### Task objective:
Render the lines below as a Markdown table with two columns, No. and Line: number each row in order and give the line beside it. Leave out blank lines.
Begin Provided records
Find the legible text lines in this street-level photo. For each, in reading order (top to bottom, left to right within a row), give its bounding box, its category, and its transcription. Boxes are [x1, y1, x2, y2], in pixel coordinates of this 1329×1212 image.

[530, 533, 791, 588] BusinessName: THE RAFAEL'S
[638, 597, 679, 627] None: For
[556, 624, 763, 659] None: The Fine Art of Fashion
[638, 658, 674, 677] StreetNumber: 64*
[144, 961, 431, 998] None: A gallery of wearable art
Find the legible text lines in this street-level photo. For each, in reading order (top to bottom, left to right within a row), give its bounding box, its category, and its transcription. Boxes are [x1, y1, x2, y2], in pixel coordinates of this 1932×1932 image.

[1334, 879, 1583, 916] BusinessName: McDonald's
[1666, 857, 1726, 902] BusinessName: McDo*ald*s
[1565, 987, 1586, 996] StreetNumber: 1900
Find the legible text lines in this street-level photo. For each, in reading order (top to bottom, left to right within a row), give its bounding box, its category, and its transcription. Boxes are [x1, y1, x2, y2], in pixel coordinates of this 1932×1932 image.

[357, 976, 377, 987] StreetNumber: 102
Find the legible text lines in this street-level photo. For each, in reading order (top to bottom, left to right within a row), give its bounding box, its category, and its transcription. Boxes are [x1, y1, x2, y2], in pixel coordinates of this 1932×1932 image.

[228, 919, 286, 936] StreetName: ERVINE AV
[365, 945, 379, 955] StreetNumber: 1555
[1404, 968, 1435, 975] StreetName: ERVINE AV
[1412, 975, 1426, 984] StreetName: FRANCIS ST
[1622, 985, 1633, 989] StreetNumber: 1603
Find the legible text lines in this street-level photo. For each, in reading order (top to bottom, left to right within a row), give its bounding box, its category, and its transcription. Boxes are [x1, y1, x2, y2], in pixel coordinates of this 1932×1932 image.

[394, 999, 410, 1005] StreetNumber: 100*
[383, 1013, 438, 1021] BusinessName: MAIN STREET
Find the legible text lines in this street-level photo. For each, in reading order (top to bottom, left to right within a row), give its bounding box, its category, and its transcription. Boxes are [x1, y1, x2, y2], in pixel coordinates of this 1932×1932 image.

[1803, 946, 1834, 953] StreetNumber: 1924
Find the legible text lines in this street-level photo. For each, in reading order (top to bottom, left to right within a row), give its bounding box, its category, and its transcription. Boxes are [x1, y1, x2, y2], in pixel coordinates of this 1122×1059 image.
End Provided records
### Exercise result:
| No. | Line |
|---|---|
| 1 | Find the legible text lines in this street-level photo. For each, in reading order (top to bottom, left to right within a row), give its bounding box, its category, and its transcription. Boxes are [x1, y1, x2, y2], in pixel coordinates of this 1329×1212 image. |
| 2 | [530, 533, 791, 588] BusinessName: THE RAFAEL'S |
| 3 | [638, 597, 679, 627] None: For |
| 4 | [556, 624, 763, 659] None: The Fine Art of Fashion |
| 5 | [638, 658, 674, 677] StreetNumber: 64* |
| 6 | [144, 961, 431, 998] None: A gallery of wearable art |
| 7 | Find the legible text lines in this street-level photo. For each, in reading order (top to bottom, left to right within a row), give its bounding box, its category, and its transcription. Boxes are [x1, y1, x2, y2], in pixel coordinates of this 1932×1932 image. |
| 8 | [1334, 879, 1583, 916] BusinessName: McDonald's |
| 9 | [1666, 857, 1726, 902] BusinessName: McDo*ald*s |
| 10 | [1565, 987, 1586, 996] StreetNumber: 1900 |
| 11 | Find the legible text lines in this street-level photo. For each, in reading order (top to bottom, left to right within a row), give its bounding box, its category, and its transcription. Boxes are [x1, y1, x2, y2], in pixel coordinates of this 1932×1932 image. |
| 12 | [357, 976, 377, 987] StreetNumber: 102 |
| 13 | Find the legible text lines in this street-level photo. For each, in reading order (top to bottom, left to right within a row), give its bounding box, its category, and its transcription. Boxes are [x1, y1, x2, y2], in pixel coordinates of this 1932×1932 image. |
| 14 | [228, 919, 286, 936] StreetName: ERVINE AV |
| 15 | [365, 945, 379, 955] StreetNumber: 1555 |
| 16 | [1404, 968, 1435, 975] StreetName: ERVINE AV |
| 17 | [1412, 975, 1426, 984] StreetName: FRANCIS ST |
| 18 | [1622, 985, 1633, 989] StreetNumber: 1603 |
| 19 | Find the legible text lines in this street-level photo. For each, in reading order (top to bottom, left to right within a row), give its bounding box, its category, and its transcription. Boxes are [x1, y1, x2, y2], in pixel coordinates of this 1932×1932 image. |
| 20 | [394, 999, 410, 1005] StreetNumber: 100* |
| 21 | [383, 1013, 438, 1021] BusinessName: MAIN STREET |
| 22 | Find the legible text lines in this street-level photo. For each, in reading order (top to bottom, left to right within a row), give its bounding box, its category, and its transcription. Boxes are [x1, y1, x2, y2], in pixel coordinates of this 1932×1932 image. |
| 23 | [1803, 946, 1834, 953] StreetNumber: 1924 |
| 24 | Find the legible text lines in this street-level photo. For each, in reading order (top to bottom, left to right within a row), give its bounding box, its category, and its transcription. Boxes are [x1, y1, x2, y2], in pixel coordinates of this 1122×1059 image. |